- **What you are asked to do**:
If a line in the records below holds the word "memWrite", copy it.

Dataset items
* * *
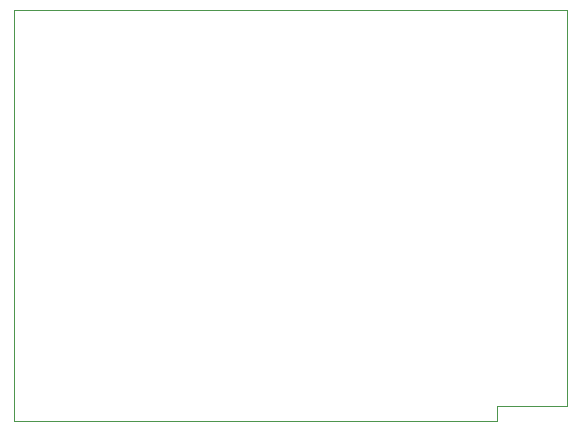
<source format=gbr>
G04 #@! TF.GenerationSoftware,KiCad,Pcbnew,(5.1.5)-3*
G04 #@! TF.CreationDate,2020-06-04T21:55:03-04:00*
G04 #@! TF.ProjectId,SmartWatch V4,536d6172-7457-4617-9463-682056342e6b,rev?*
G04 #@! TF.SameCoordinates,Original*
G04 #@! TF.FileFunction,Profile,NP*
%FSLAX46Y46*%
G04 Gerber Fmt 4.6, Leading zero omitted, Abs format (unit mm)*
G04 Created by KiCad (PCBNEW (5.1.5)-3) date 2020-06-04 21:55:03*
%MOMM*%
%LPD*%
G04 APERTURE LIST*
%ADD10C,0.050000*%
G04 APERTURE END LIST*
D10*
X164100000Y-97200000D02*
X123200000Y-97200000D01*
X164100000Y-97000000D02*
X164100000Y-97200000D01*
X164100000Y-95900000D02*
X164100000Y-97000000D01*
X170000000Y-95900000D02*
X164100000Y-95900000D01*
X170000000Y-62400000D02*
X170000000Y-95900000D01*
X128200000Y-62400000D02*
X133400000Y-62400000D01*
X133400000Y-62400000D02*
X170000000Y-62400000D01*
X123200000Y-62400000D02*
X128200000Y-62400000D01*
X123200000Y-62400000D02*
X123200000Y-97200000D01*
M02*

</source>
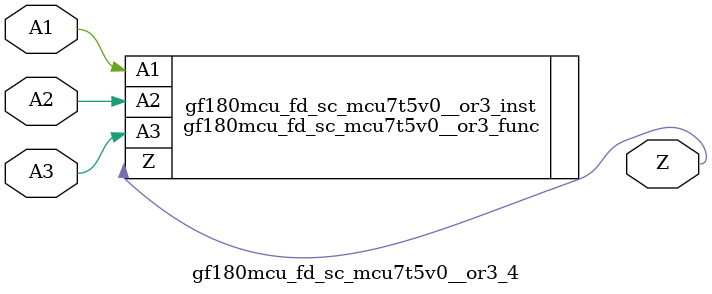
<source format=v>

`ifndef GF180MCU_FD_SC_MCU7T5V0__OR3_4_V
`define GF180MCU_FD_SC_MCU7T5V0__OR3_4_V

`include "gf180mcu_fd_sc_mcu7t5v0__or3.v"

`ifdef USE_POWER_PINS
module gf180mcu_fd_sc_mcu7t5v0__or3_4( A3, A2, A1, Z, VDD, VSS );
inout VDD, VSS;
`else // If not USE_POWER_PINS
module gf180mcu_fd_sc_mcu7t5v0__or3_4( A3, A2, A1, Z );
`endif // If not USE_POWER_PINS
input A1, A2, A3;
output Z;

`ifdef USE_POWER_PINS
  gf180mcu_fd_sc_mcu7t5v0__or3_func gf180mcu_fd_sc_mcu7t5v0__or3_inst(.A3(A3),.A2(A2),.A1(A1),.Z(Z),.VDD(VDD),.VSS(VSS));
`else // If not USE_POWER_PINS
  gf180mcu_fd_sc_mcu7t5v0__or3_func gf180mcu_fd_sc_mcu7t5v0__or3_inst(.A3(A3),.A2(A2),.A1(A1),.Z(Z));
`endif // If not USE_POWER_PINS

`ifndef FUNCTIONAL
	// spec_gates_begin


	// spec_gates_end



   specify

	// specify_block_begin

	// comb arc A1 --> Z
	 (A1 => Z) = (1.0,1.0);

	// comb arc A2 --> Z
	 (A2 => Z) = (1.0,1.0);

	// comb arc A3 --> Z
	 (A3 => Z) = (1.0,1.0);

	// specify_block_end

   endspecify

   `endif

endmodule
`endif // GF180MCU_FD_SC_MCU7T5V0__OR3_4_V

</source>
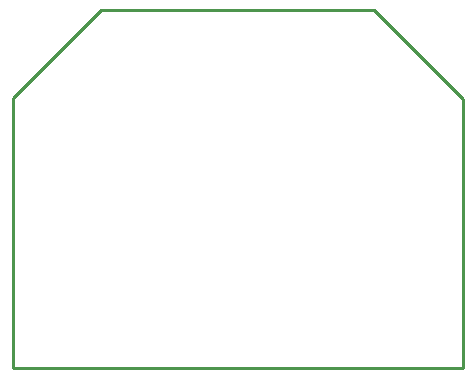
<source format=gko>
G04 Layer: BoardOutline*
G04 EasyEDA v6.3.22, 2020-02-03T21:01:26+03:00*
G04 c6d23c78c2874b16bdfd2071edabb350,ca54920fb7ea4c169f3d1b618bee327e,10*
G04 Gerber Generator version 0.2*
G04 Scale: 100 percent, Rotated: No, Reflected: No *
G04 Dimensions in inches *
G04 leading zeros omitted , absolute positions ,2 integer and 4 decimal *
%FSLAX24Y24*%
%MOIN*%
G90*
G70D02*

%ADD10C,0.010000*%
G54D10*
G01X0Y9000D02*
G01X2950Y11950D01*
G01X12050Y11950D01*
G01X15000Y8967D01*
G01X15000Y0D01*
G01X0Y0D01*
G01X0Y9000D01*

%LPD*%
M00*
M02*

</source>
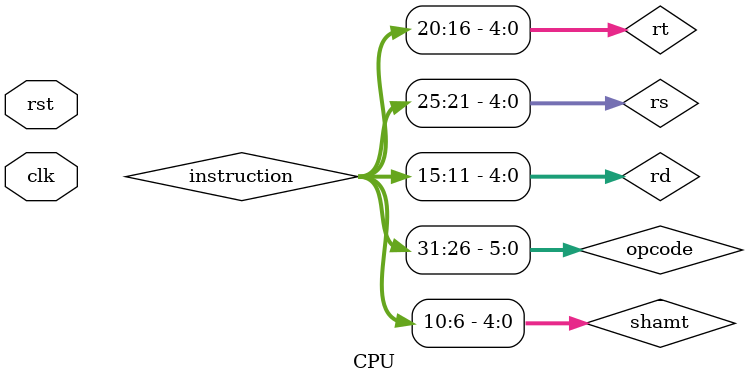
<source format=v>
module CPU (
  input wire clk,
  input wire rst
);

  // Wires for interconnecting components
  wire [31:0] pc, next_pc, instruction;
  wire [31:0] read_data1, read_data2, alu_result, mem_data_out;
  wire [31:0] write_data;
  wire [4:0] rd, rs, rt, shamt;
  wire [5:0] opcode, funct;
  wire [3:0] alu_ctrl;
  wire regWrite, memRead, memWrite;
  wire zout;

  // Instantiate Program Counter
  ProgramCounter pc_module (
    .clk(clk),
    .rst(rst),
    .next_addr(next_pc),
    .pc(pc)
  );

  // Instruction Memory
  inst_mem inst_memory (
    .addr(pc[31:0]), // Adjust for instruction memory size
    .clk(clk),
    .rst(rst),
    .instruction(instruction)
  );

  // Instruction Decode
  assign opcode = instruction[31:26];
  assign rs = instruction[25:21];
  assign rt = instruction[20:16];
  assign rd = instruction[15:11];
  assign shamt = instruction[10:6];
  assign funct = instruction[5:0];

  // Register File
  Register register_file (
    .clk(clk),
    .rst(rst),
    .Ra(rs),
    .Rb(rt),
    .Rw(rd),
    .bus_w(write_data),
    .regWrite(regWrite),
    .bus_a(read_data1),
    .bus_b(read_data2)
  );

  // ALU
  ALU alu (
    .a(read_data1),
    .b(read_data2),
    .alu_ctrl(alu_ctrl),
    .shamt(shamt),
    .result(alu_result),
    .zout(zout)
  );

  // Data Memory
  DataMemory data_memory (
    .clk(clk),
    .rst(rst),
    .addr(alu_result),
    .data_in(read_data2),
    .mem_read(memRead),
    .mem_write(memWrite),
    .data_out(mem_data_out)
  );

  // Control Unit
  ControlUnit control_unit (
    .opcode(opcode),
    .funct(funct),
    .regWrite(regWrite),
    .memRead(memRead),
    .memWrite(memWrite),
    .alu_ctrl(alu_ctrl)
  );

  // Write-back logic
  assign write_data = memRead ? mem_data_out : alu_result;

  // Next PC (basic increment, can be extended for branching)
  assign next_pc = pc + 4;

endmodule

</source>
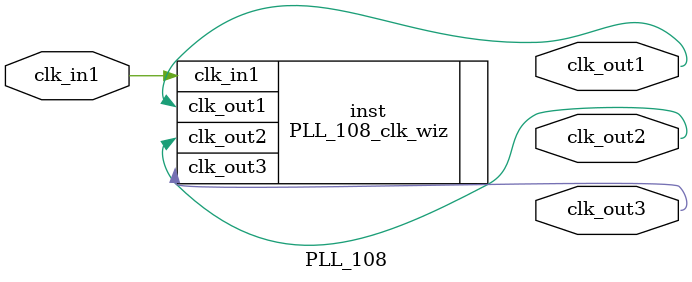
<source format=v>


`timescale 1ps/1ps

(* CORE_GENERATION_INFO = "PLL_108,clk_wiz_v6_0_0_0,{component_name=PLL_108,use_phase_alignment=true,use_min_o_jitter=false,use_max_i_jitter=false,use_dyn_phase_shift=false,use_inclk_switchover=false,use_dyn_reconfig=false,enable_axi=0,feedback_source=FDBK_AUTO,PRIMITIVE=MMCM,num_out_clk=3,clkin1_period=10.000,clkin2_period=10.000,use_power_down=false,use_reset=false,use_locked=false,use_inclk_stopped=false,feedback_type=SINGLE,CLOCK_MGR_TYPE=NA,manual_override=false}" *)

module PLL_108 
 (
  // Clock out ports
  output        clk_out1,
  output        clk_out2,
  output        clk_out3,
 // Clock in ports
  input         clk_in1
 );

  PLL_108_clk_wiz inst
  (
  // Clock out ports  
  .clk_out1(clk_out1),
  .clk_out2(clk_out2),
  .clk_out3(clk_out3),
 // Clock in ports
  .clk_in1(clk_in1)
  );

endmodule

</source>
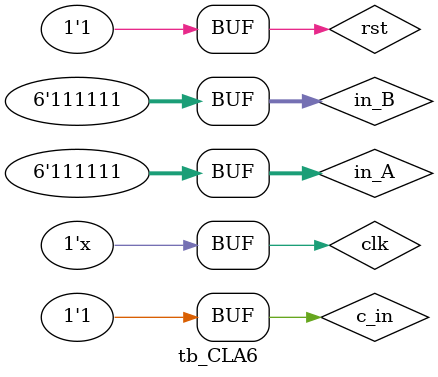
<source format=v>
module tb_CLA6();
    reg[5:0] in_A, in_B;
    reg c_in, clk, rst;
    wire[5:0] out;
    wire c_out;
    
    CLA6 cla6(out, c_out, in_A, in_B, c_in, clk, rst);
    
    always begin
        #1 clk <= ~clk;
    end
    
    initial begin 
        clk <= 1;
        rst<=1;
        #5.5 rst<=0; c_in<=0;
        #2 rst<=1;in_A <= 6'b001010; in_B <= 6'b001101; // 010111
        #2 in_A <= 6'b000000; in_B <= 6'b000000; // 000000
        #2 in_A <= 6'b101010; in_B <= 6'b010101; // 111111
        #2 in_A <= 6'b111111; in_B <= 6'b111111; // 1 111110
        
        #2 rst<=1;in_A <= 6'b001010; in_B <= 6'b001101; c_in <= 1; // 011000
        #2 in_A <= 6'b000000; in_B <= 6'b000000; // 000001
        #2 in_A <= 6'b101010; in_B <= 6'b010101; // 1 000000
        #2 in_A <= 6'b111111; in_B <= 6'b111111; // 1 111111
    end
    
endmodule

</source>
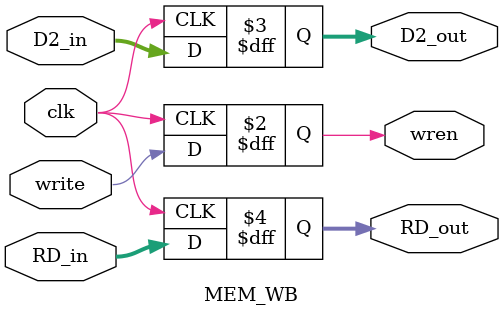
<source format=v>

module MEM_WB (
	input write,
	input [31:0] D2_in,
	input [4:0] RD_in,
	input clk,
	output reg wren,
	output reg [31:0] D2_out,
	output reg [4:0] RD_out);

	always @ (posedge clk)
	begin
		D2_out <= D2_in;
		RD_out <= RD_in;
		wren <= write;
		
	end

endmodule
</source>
* * *
- **Exercise response**:
  wire regWrite, memRead, memWrite;
    .mem_write(memWrite),
    .memWrite(memWrite),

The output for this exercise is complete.